The common HEV identification scheme follows the 75% and 85% rule, i.e., in a complete or partial VP1 gene, HEVs are considered the same serotype if nucleotide homology and amino acid homology are >75% and 85%, respectively [31]. However, compared to global strains circulating during the past 50 years, the nucleotide and amino acid homologues were <75% (69.4%) and >85% (89.4%), respectively. Despite the widely varying nucleotide sequence, the amino acid sequence was preserved. Degeneration of the genetic code may accelerate as genetic divergence increases. This implies that, unlike the 85% rule for amino acids, the 75% rule for nucleotides may not be universally applicable, especially in a long-term analysis of a viral lineage such as E-30, which has high genetic diversity and rapid turnover [5, 14, 29]. We reported similar results in our previous molecular epidemiology study of CVB3 [32]. A recent report proposed an even more stringent value for VP1 amino acid identity (88%) in the routine typing of HEV-C [33].

All three HEV capsid proteins VP1–VP3 have the wedge-like protein that folds into a β-barrel with the common jelly-roll structural motif (Fig. 3d, e). The jelly-roll structure consists of a canonical core with eight antiparallel β-strands (designated βB–βI) [34]. The β-barrel of VP1, which is the major structure in the ‘pocket’, is lined with hydrophobic residues and forms a viral receptor binding site. Viruses differ mainly in the proteins in the loop insertions between the β-strands and the N and C termini [29]. In the current study, most nonsynonymous changes occurred in the in the N and C terminals or in the BC, DE, and EF loops of the VP1 protein (Fig. 3). The βB (72nd–81st residues) variability observed in this study also agrees with previous reports that the dN/dS ratio is usually low in βB strand [29]. Interestingly, Halim et al. [35] reported that spanning residues 68–82 of VP1 in Coxsackievirus B4 are a potential B cell epitope associated with a serotype-specific, neutralization antigenic site. Taiwanese E-30 strains also have a highly conserved amino acid motif of eleven residues (PALTAVETGHT) close to the N terminus of VP1. Their proximity to the N terminus of VP1 suggests a function involving uncoating or cell entry [36, 37]. In all E-30 strains, the conservation observed in residues 118, 120, 122, 147, 171, 193, 217, and 241 indicates a drug-binding pocket [38].
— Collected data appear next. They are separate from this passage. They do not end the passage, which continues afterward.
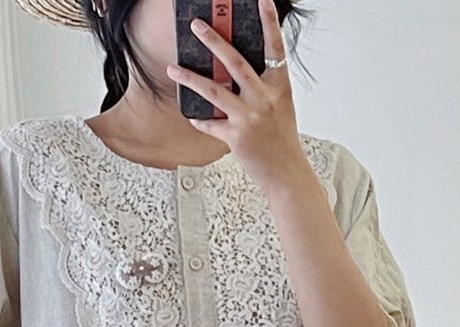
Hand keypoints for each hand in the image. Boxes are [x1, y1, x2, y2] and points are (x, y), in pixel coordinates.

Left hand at [167, 0, 306, 194]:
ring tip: (173, 68)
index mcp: (279, 86)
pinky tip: (192, 115)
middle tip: (197, 25)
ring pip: (214, 90)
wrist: (286, 173)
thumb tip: (236, 71)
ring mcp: (249, 117)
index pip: (275, 46)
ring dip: (190, 78)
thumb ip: (263, 86)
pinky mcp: (236, 137)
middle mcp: (264, 98)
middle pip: (234, 61)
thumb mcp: (280, 105)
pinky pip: (211, 123)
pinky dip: (200, 119)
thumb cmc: (283, 139)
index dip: (269, 21)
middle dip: (213, 41)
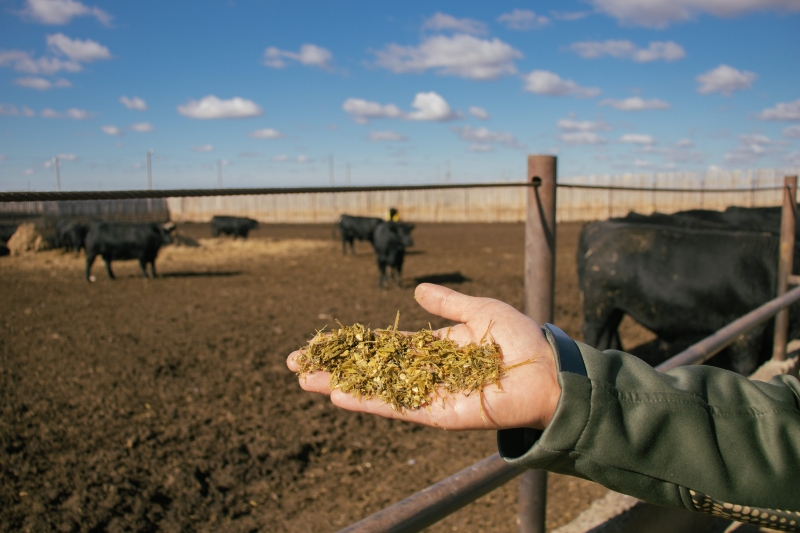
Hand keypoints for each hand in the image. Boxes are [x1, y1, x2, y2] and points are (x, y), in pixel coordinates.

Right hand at [286, 283, 560, 430]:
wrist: (548, 371)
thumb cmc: (518, 338)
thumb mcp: (477, 310)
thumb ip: (446, 304)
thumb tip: (415, 292)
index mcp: (433, 348)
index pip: (382, 346)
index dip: (352, 344)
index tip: (321, 344)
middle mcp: (425, 373)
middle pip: (371, 370)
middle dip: (334, 366)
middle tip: (296, 365)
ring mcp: (428, 394)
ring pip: (376, 390)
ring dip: (340, 385)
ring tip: (306, 381)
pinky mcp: (438, 413)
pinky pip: (398, 407)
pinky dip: (368, 402)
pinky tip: (339, 395)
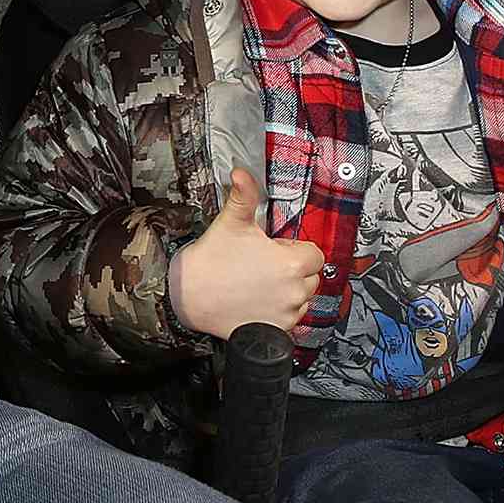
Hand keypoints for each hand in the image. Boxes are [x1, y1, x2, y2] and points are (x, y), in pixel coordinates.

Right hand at [168, 168, 324, 341]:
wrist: (188, 296)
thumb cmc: (211, 260)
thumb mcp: (231, 221)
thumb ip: (244, 194)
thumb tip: (242, 172)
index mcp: (291, 263)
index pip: (315, 254)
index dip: (294, 248)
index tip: (274, 248)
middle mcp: (295, 292)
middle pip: (311, 276)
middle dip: (293, 268)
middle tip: (264, 264)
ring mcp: (287, 314)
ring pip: (302, 297)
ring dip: (289, 290)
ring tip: (259, 282)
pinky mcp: (277, 330)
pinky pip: (291, 318)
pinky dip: (280, 310)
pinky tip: (258, 300)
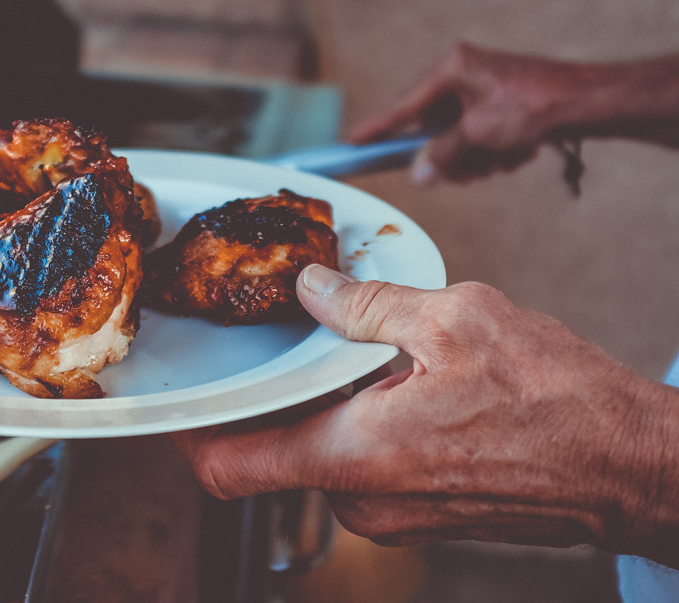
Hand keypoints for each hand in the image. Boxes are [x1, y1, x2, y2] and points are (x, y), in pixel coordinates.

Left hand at [171, 265, 678, 563]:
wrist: (630, 465)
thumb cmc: (559, 402)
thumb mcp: (456, 319)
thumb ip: (368, 305)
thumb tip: (313, 290)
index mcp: (354, 454)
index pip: (228, 465)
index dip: (187, 434)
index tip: (171, 402)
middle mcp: (364, 498)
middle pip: (272, 450)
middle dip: (267, 396)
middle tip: (274, 341)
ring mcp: (392, 511)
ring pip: (317, 454)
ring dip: (318, 404)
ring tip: (344, 349)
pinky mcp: (419, 508)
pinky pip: (359, 464)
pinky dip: (354, 421)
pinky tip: (385, 377)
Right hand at [350, 43, 678, 183]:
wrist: (587, 103)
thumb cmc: (533, 106)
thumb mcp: (478, 135)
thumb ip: (442, 155)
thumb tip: (419, 174)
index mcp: (450, 68)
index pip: (402, 106)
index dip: (376, 129)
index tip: (350, 143)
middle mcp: (461, 75)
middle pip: (430, 130)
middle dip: (450, 154)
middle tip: (467, 166)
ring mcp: (480, 91)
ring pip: (456, 140)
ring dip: (475, 157)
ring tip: (501, 157)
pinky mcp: (497, 106)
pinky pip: (478, 140)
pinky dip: (493, 153)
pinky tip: (515, 151)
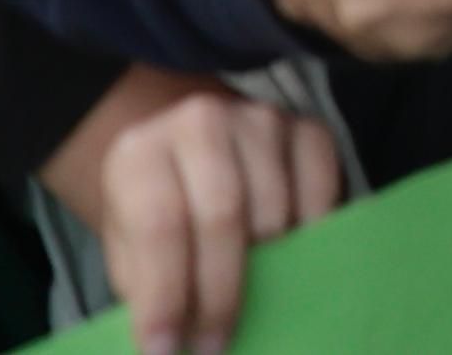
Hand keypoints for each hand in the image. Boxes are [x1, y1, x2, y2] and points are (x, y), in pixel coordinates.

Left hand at [43, 66, 343, 354]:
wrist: (183, 145)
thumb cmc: (156, 207)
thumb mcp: (128, 245)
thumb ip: (149, 285)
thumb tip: (175, 343)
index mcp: (140, 152)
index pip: (159, 226)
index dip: (166, 294)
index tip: (166, 349)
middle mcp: (201, 121)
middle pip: (222, 216)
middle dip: (220, 294)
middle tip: (215, 344)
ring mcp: (260, 118)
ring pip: (275, 207)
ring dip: (268, 269)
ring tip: (251, 305)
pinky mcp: (307, 127)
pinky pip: (323, 188)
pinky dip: (312, 234)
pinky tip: (292, 261)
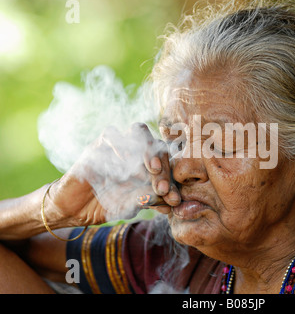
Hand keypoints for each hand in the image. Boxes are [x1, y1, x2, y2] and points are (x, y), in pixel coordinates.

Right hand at [47, 123, 179, 225]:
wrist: (75, 210)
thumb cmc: (107, 206)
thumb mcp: (132, 206)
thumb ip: (151, 201)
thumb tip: (173, 202)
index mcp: (148, 164)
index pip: (167, 161)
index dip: (172, 178)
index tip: (173, 199)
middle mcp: (136, 152)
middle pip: (157, 144)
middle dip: (164, 166)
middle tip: (163, 188)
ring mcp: (117, 147)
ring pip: (138, 130)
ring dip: (149, 149)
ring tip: (153, 171)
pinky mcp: (97, 146)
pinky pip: (110, 134)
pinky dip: (119, 145)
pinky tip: (124, 164)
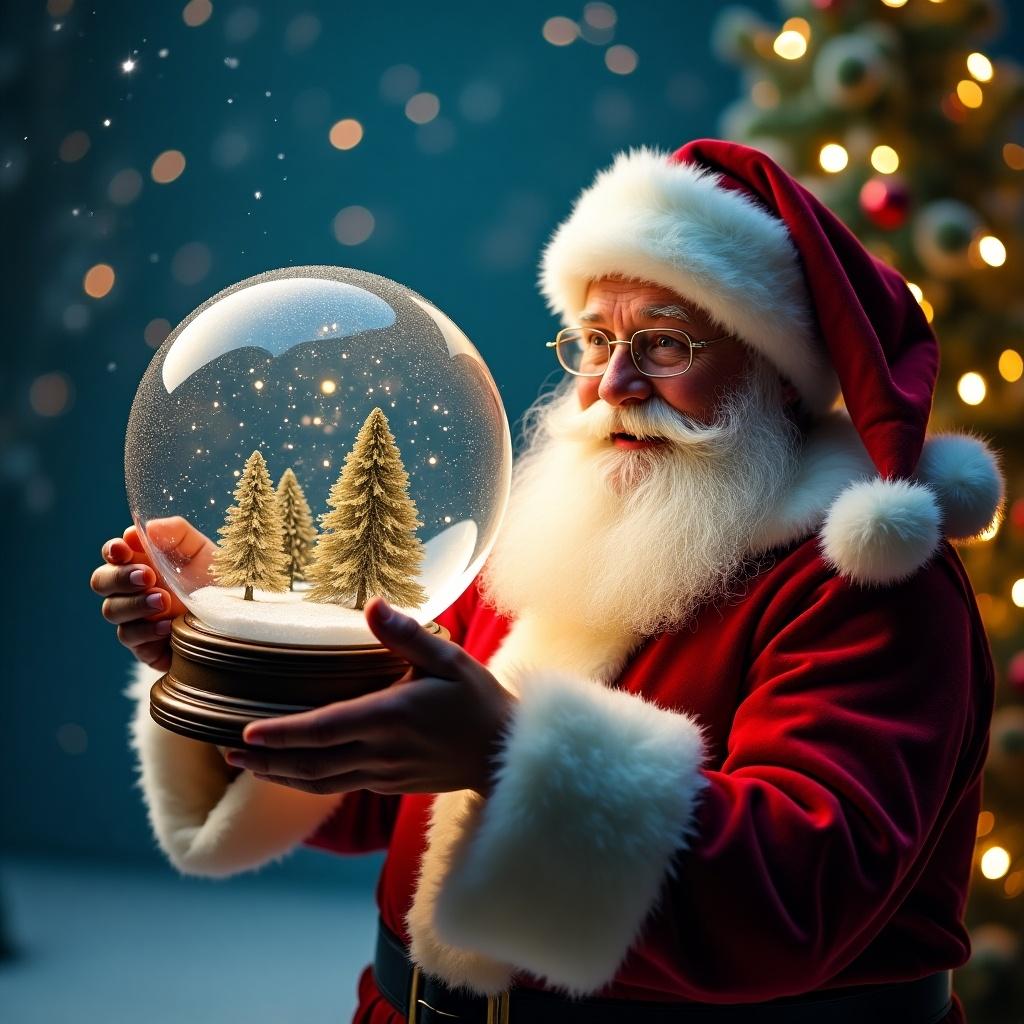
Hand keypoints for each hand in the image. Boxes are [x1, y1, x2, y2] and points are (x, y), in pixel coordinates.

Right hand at [90, 516, 215, 671]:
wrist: (237, 617)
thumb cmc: (215, 580)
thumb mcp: (202, 551)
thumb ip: (177, 533)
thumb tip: (149, 528)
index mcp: (142, 562)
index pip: (114, 554)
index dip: (113, 550)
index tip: (123, 548)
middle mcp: (133, 590)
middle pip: (101, 582)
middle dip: (120, 577)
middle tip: (148, 576)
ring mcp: (136, 618)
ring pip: (112, 610)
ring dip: (135, 603)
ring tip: (163, 600)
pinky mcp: (144, 645)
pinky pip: (131, 637)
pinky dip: (147, 630)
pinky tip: (168, 625)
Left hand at [230, 597, 516, 798]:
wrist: (504, 752)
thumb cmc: (478, 700)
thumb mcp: (449, 658)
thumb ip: (407, 634)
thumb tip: (372, 604)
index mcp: (390, 717)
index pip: (323, 729)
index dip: (282, 735)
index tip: (245, 734)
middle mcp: (380, 751)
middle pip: (310, 763)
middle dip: (266, 760)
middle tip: (227, 752)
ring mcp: (383, 773)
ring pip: (320, 781)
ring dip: (280, 775)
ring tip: (247, 766)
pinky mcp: (389, 783)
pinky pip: (339, 785)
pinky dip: (309, 780)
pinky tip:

In conclusion, the genotyping results showed that multiple E-30 genotypes evolved and diverged continuously. Each genotype had a different geographic distribution and circulation half-life. Certain genotypes have spread worldwide (GVI-D, G) whereas others have been implicated only in local outbreaks (GI, II, IV and GVI-A, E). The GI, II, and V were ancient genotypes whereas GIII was an emerging genotype. The GIV and GVI-E appeared transiently while new variants that had evolved from GIII and GVI-B reemerged in recent outbreaks. In the past two decades, GVI-D (1988–1989), GVI-F (1993–2004) and GVI-G (1993–2008) clusters appeared in Taiwan with a longer quiescence period (5–8 years).